Sitting in one of the schmanciest new bars in New York City, I recently overheard a woman, without irony, call herself a Cosmo girl. It’s always cool to drink what you like, but Carrie Bradshaw’s return to television has given drinkers a permission structure to order Cosmopolitans with abandon. Bartenders are stoking the trend with refreshed specs. At Chicago’s Yours Truly, guests can choose vodka or gin for the Not Your Mom’s Cosmo with hibiscus tea, wild berry, and jasmine bitters. The Grill in D.C. has constructed a Cosmo Blanc with makrut-infused vodka, white cranberry, lime, Cointreau, and cranberry foam. There’s a cranberry ice sphere floating in the Cosmo at The Standard Miami and blue baby shark gummies garnishing the Jimmy's Baby Shark Blue Slushie, a frozen Cosmopolitan with Milagro tequila, triple sec, white cranberry, and lime.

6. Looking East

Japanese-style bartending isn’t new in America. Angel’s Share opened in New York’s East Village the same year Meatloaf released “I’d Do Anything for Love.” But momentum has been building for years with bars like Bar Moga, Bar Goto (and sister spot Bar Goto Niban), and Katana Kitten in NYC; Kumiko in Chicago; Leather Apron in Honolulu; and Nunu in Philadelphia. Bars are snapping up Japanese whisky like it’s Pappy.
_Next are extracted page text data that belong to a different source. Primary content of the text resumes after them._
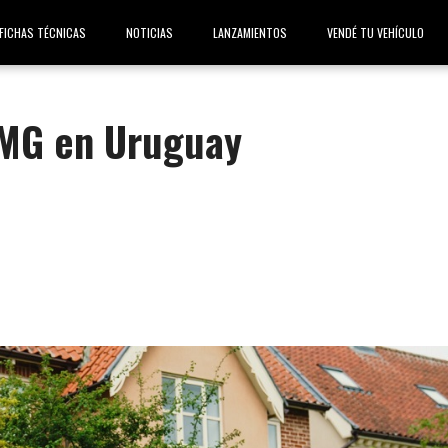
FICHAS TÉCNICAS
NOTICIAS
LANZAMIENTOS
VENDÉ TU VEHÍCULO
 MG en Uruguay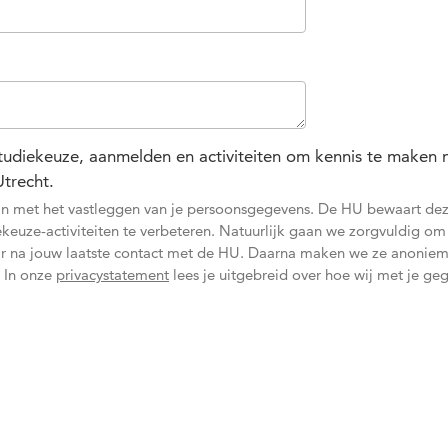
 studiekeuze, aanmelden en activiteiten om kennis te maken
trecht.
 je in met het vastleggen van je persoonsgegevens. De HU bewaart de
euze-activiteiten te verbeteren. Natuurlijk gaan we zorgvuldig om
ar na jouw laatste contact met de HU. Daarna maken we ze anoniem
. In onze
privacystatement
lees je uitgebreid over hoe wij met je ge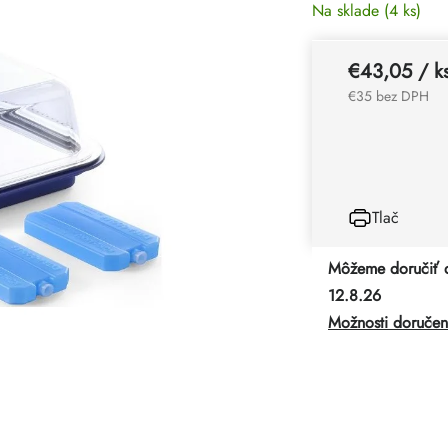
Na sklade
(4 ks)
€43,05
/ k
€35 bez DPH
Tlač
Môžeme doručiť 
12.8.26
Možnosti doručen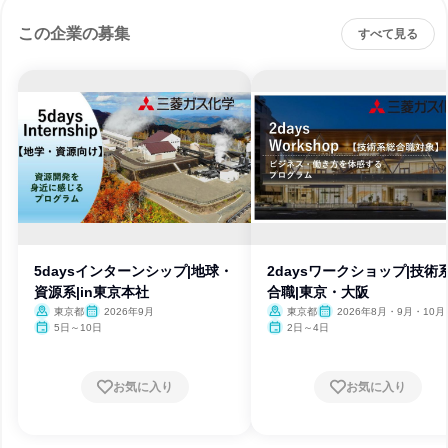
この企業の募集
すべて見る
5daysインターンシップ|地球・
2daysワークショップ|技術
資源系|in東京本社
合職|東京・大阪
東京都
2026年9月
東京都
2026年8月・9月・10月
月・12月
5日～10日
2日～4日
お気に入り
お気に入り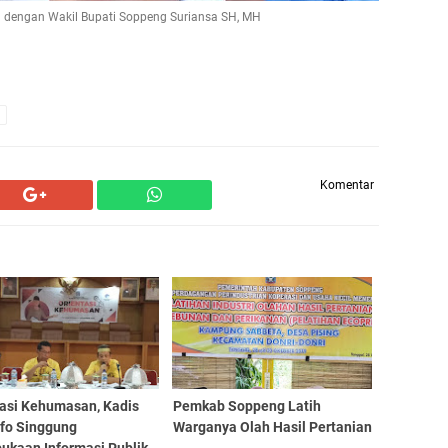
g dengan Wakil Bupati Soppeng Suriansa SH, MH
Komentar
tasi Kehumasan, Kadis
Pemkab Soppeng Latih
fo Singgung
Warganya Olah Hasil Pertanian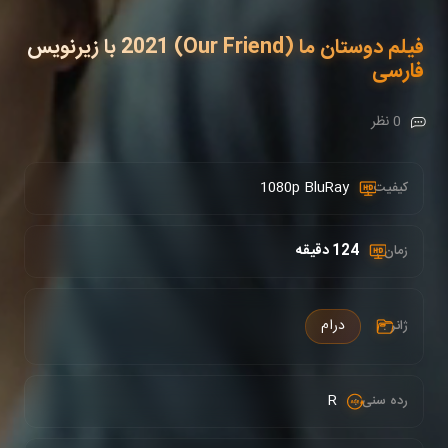
فیلم دوستان ما (Our Friend) 2021 با زیرنویس
فارسی
0 نظر
1080p BluRay
کیفیت :
124 دقیقه
زمان :
درام
ژانر :
R
رده سنی :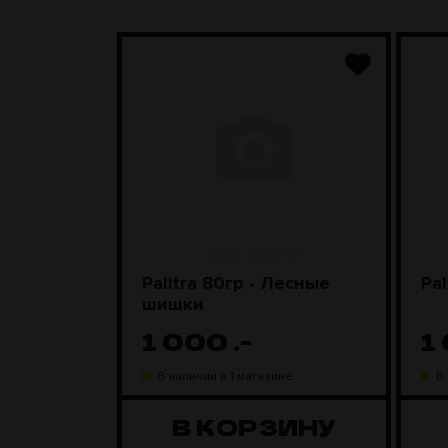
nyx)
Palitra 80гр - Лесные
Pal
шишки
1 000
.-
1
ине
В наличии в 1 магазине
В
ЗИНУ
В КОРЗИНУ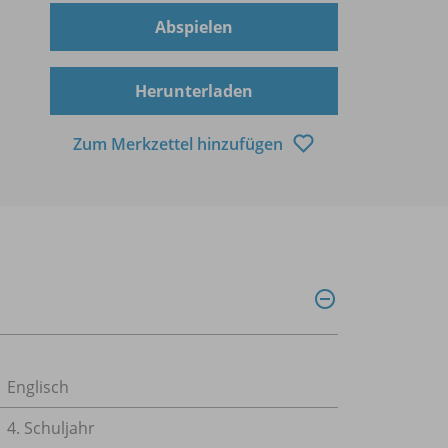
Abspielen
Herunterladen
Zum Merkzettel hinzufügen
Englisch
4. Schuljahr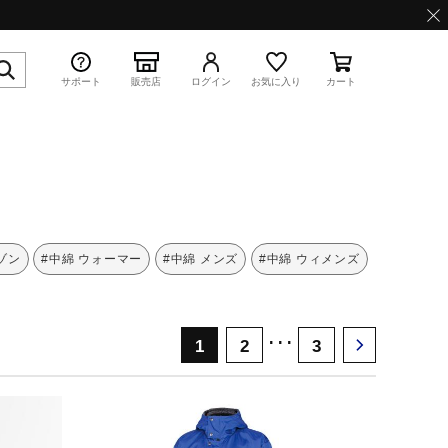
サポート
販売店
ログイン
お気に入り
カート
特集
ゾン
#中綿 ウォーマー
#中綿 メンズ
#中綿 ウィメンズ
･･･
1
2
3
WAVE PROPHECY 13.2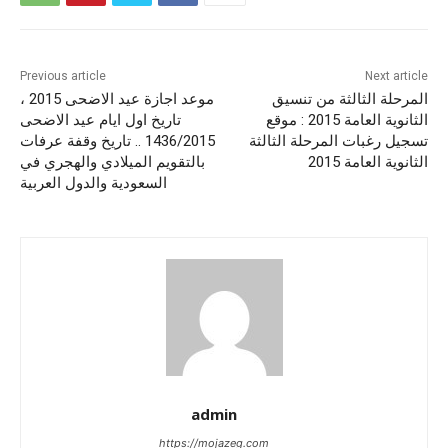
Previous article
Next article
المرحلة الثالثة من تنسيق
موعد اجازة عيد الاضحى 2015 ،
الثانوية العامة 2015 : موقع
تاريخ اول ايام عيد الاضحى
تسجيل رغبات المرحلة الثالثة
1436/2015 .. تاريخ وقفة عرفات
الثانوية العامة 2015
بالتقويم الميلادي والهجري في
السعودية والدول العربية
admin
https://mojazeg.com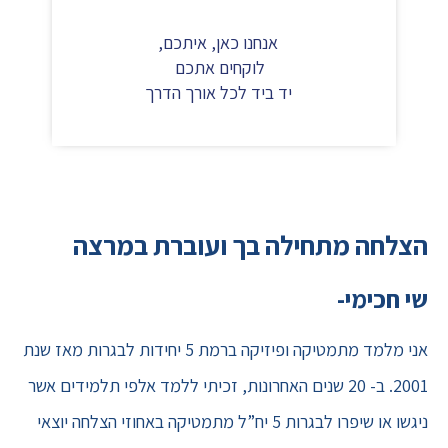
אנחנו כאן, איתכם,
לוקחים אתכם
יד ביד לכל אורך הדרך
הצלחה מתחילה בך ועוברת במרצה
שי חכימי-
אני מלמד מתמטיקה ופיזיקה ברמת 5 יחידות לבגרות מאז שנת
2001. ב- 20 שנים האחרונות, זכיתי ללמד אלפי תלמידים אשר
ניגשו או שיפרו לבגרות 5 יח”ל מתמטיקה באחוזי הצלחה יוצאי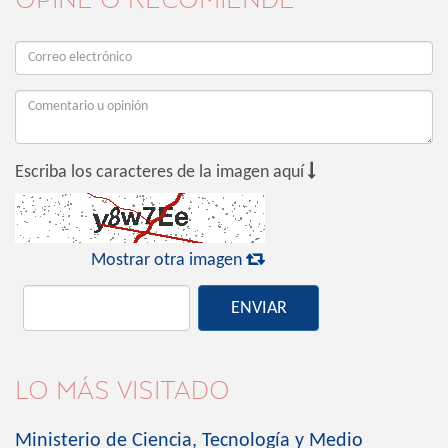

Escriba los caracteres de la imagen aquí

Mostrar otra imagen
ENVIAR
LO MÁS VISITADO
Ministerio de Ciencia, Tecnología y Medio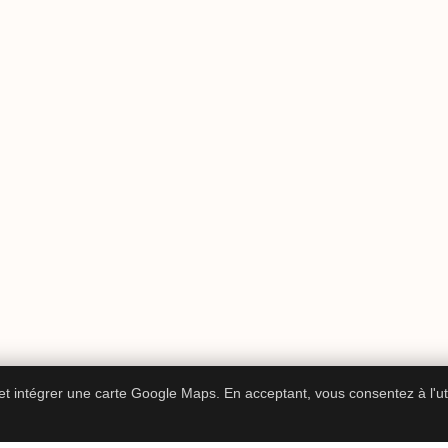
 et intégrer une carte Google Maps. En acceptant, vous consentez à l'ut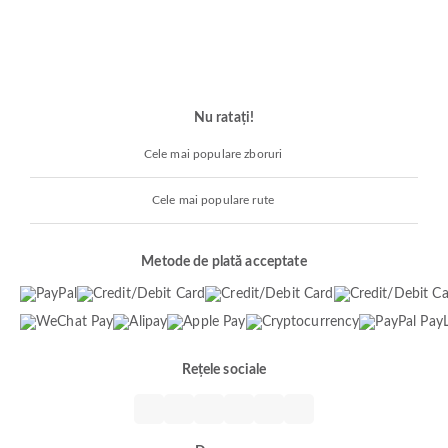
Nu ratați!
Cele mai populare zboruri
Cele mai populare rute
Metode de plată acceptate
Rețele sociale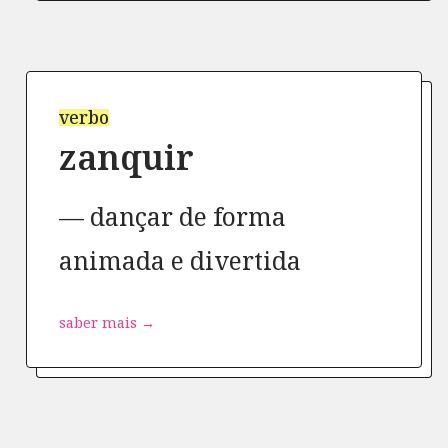
verbo
zanquir
dançar de forma
animada e divertida
saber mais →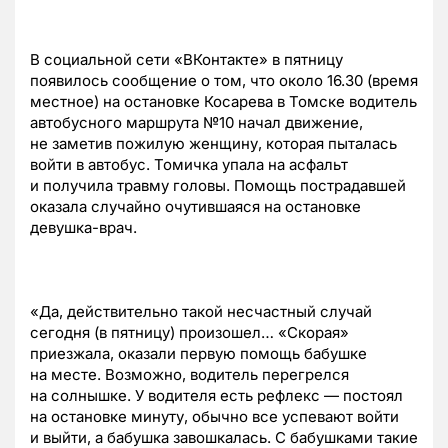
В социальной сети «ВКонтакте» в пятницу
появилось сообщение о том, что около 16.30 (время
местное) на остановке Косарева в Томске водитель
автобусного маршрута №10 начал движение,
не заметив пожилую женщину, которая пыталась
войти в автобус. Томичка упала на асфальт
и получила травму головы. Помощь пострадавшей
оказала случайно очутившаяся на остановке
девушка-врач.
«Да, действительно такой несчастный случай
сегодня (в пятницу) произошел… «Скорая»
приезжала, оказали первую помощь бабушке
на месте. Возможно, водитель перегрелся
на солнышке. У водителя есть рефлекс — постоял
на остановке минуту, обычно все успевают войти
и выйти, а бабушка завошкалась. С бабушками такие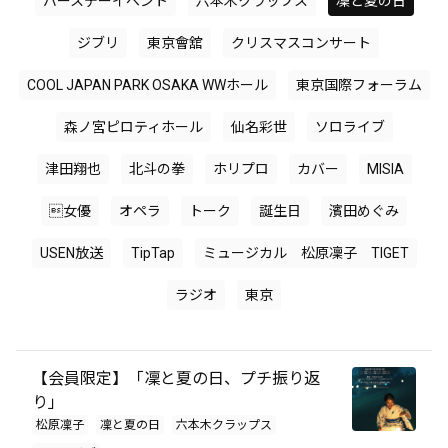
バースデーイベント
六本木クラップス
凜と夏の日
ジブリ
東京會舘
クリスマスコンサート
COOL JAPAN PARK OSAKA WWホール
東京国際フォーラム
森ノ宮ピロティホール
仙名彩世
ソロライブ
津田翔也
北斗の拳
ホリプロ
カバー
MISIA
女優
オペラ
トーク
誕生日
濱田めぐみ
USEN放送
TipTap
ミュージカル 松原凜子 TIGET
ラジオ
東京
【会員限定】「凜と夏の日、プチ振り返
り」
松原凜子
凜と夏の日
六本木クラップス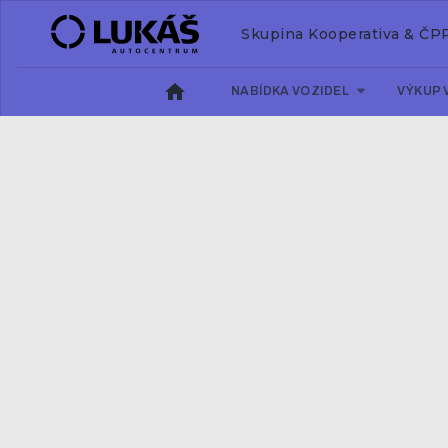
Skupina Kooperativa & ČP
NABÍDKA VOZIDEL
VÝKUP 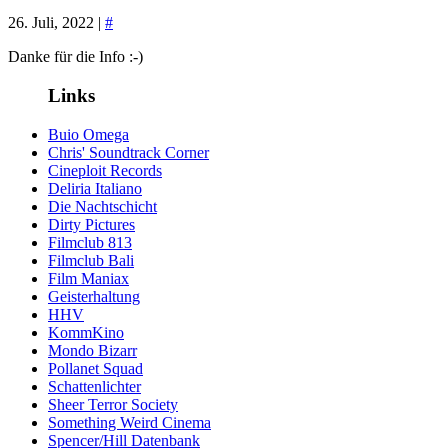
26. Juli, 2022 |
#
Danke für die Info :-)
Links
Buio Omega
Chris' Soundtrack Corner
Cineploit Records
Deliria Italiano
Die Nachtschicht
Dirty Pictures
Filmclub 813
Filmclub Bali
Film Maniax
Geisterhaltung
HHV
KommKino
Mondo Bizarr
Pollanet Squad
Schattenlichter
Sheer Terror Society
Something Weird Cinema
Spencer/Hill Datenbank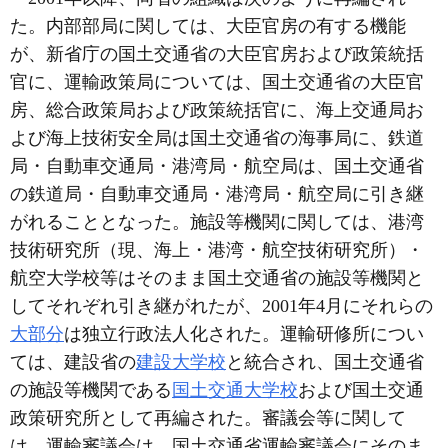
た。内部部局に関しては、大臣官房の有する機能
が、新省庁の国土交通省の大臣官房および政策統括
官に、運輸政策局については、国土交通省の大臣官
房、総合政策局および政策統括官に、海上交通局お
よび海上技術安全局は国土交通省の海事局に、鉄道
局・自動車交通局・港湾局・航空局は、国土交通省
の鉄道局・自動車交通局・港湾局・航空局に引き継
がれることとなった。施設等機関に関しては、港湾
技術研究所（現、海上・港湾・航空技術研究所）・
航空大学校等はそのまま国土交通省の施設等機関と
してそれぞれ引き継がれたが、2001年4月にそれらの
大部分
は独立行政法人化された。運輸研修所につい
ては、建設省の
建設大学校
と統合され、国土交通省
の施設等機関である
国土交通大学校
および国土交通
政策研究所として再編された。審議会等に関して
は、運輸審議会は、国土交通省運輸審議会にそのま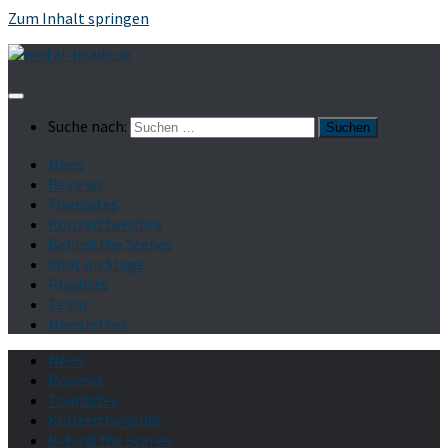
Zum Inhalt springen
Suche nach:
News
Reviews
Tourdates
Konzertberichte
Behind the Scenes
Shot on Stage
Playlists
Team
Newsletter
News
Reviews
Tourdates
Konzertberichte
Behind the Scenes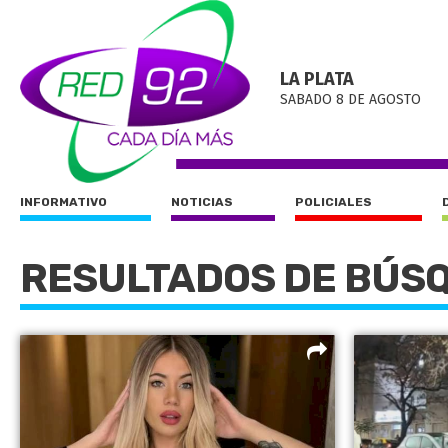
LA PLATA
SABADO 8 DE AGOSTO
INFORMATIVO
NOTICIAS
POLICIALES
RESULTADOS DE BÚS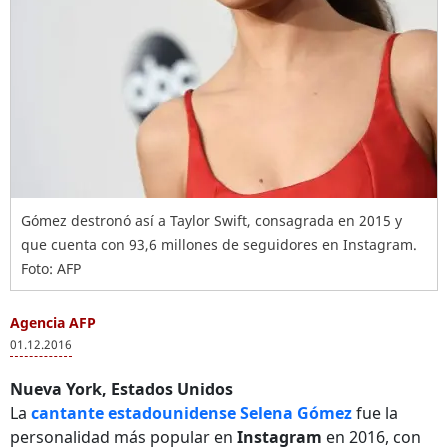
Gómez destronó así a Taylor Swift, consagrada en 2015 y
que cuenta con 93,6 millones de seguidores en Instagram.
Foto: AFP
Agencia AFP
01.12.2016
Nueva York, Estados Unidos
La
cantante estadounidense Selena Gómez
fue la
personalidad más popular en
Instagram
en 2016, con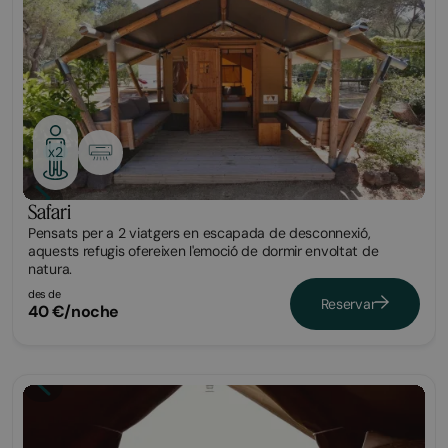
x2
Safari
Pensats per a 2 viatgers en escapada de desconnexió,
aquests refugis ofereixen l'emoció de dormir envoltat de
natura.
des de
Reservar
40 €/noche
Glamping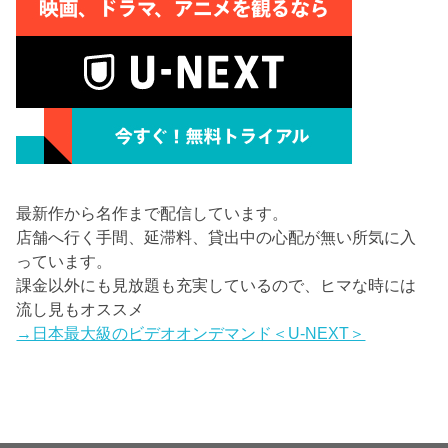
最新作から名作まで配信しています。
店舗へ行く手間、延滞料、貸出中の心配が無い所気に入
っています。
課金以外にも見放題も充実しているので、ヒマな時には
流し見もオススメ
→日本最大級のビデオオンデマンド＜U-NEXT＞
Toki highball machines have been widely adopted (no Japanese pedigree required), and the machines’ ideal bubbles are being dispensed at spots as diverse as absinthe bar Péché in Austin, Rob Roy in Seattle, a microcinema and cocktail bar in Detroit, and Seven Grand whiskey bar in L.A. Three Japanese-style listening bars, where patrons listen to curated music on vinyl, have opened in 2021 in Denver, Chicago, and St. Petersburg, Florida, and new must-have cocktail books from Julia Momose and Masa Urushido will further inspire American bartenders to experiment with Japanese spirits, flavors, and techniques.   

7. All Clear

By their very nature, unaged distilled spirits are color and sediment-free. As of late, though, the intersection of two techniques has allowed bartenders to develop incredibly complex yet transparent cocktails. While they may look like a fancy glass of water, the drinks’ flavor profiles might read Taiwanese pineapple, tequila, pimento, Thai chile, ancho. Clarified milk punch, which began to take hold in American bars around 2015, has reached a fever pitch. Bartenders are clarifying White Russians and Piña Coladas; they’re experimenting with nondairy milk and cereal milk, and milkshakes. Add to the mix Dave Arnold’s techniques and affordable centrifuge, and bars (mostly the high-end type with dedicated prep teams) can kick the color and sediment out of juices and infusions while maintaining their flavor. At The Maybourne Bar in Beverly Hills, Chris Amirault is diluting his Martini with clarified, centrifuged cucumber juice; what looks like three ounces of gin has intense cucumber flavor. This isn’t a Crystal Pepsi moment; clear drinks are here to stay.